Did renewables overtake nuclear power in 2011? Sort of.
Ken Bossong notices an interesting bit embedded in the latest monthly report from the Energy Information Administration (EIA). In 2011, for the first time in decades, the United States got more of its energy from renewable sources than it did from nuclear power. Not only that, but renewables are growing much faster than any other energy source.
Here’s the breakdown: According to the EIA, renewable energy provided 11.95 percent of domestic U.S. energy production through the first nine months of 2011, compared with just 10.62 percent from nuclear. But the trick is defining terms. Wind and solar actually play a very minor role in this story (1.45 percent and 0.15 percent, respectively). The vast bulk of “renewable” power in the United States still comes from large-scale hydropower (4.35 percent), biomass (3.15 percent) and biofuels (2.57 percent). The two things that most people associate with the term “clean energy” — namely, wind and solar — are nowhere close to overtaking nuclear power.
Going forward, however, that could well shift. The nuclear industry is more focused on replacing soon-to-retire plants than expanding outright. There aren’t likely to be too many more large-scale hydropower plants in the United States — the prime hydro sites have all been taken. And as for biomass and biofuel, critics have raised serious questions about whether either of these sources are as sustainable as alleged. On the other hand, solar and wind were by far the fastest-growing energy sources last year — solar electricity grew 46.5 percent and wind by 27.1 percent (though it’s unclear whether either source can maintain that hectic pace now that Congress has allowed a few key subsidies to expire.)

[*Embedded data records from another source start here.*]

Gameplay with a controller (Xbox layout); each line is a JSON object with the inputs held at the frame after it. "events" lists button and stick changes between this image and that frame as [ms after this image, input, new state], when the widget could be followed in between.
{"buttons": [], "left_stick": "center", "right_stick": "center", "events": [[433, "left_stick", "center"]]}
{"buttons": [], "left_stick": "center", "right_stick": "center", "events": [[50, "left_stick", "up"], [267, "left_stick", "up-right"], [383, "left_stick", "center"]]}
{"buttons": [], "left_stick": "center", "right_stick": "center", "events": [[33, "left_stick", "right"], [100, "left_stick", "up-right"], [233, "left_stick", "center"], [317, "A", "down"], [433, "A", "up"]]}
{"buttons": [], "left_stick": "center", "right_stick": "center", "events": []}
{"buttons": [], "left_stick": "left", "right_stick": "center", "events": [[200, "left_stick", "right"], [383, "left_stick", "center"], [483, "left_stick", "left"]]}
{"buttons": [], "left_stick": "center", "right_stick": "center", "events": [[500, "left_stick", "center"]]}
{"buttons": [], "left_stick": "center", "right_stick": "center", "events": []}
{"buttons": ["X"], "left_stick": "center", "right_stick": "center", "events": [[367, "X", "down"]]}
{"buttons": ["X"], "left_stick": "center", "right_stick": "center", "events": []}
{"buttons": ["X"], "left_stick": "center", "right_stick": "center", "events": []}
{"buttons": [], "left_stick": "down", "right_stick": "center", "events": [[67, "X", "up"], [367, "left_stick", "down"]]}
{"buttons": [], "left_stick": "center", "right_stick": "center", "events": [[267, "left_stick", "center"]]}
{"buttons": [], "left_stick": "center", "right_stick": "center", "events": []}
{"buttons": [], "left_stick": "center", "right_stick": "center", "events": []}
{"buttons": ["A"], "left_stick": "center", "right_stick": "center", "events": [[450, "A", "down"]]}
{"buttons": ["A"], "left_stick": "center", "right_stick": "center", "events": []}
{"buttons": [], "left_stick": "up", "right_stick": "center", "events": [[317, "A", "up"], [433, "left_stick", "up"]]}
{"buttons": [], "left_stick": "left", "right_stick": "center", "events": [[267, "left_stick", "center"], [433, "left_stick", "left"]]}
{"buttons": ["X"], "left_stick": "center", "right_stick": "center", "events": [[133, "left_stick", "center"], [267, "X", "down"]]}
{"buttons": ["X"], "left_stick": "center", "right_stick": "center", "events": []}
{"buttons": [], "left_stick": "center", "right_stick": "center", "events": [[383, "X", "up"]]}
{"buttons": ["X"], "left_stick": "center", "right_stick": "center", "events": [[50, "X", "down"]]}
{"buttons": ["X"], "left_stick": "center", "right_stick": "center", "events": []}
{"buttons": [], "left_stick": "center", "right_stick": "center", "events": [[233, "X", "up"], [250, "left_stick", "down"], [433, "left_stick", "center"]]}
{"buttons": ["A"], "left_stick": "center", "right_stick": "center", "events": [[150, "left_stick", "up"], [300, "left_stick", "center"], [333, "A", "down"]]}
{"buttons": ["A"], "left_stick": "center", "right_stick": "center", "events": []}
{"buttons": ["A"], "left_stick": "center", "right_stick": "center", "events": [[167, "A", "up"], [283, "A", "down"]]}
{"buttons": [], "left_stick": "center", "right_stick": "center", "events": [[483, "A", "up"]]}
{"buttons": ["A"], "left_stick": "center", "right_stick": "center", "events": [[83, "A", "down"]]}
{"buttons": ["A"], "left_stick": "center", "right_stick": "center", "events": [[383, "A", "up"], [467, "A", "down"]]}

Of course, there’s more than renewables. The other big story in EIA’s data is that natural gas has been rising fast as an electricity source — growing 1.6 percent in the past year — while coal use has been falling noticeably (4.2 percent). That’s likely to continue in the years ahead, as the EPA’s new pollution rules push utilities to shutter aging coal plants and cheap shale gas floods the market. Indeed, that’s one reason why, as Steven Hayward points out, U.S. coal exports have been surging in the past few years. If we can’t burn the stuff here, then we can always ship it abroad, particularly to Europe and (as it happens) South Korea.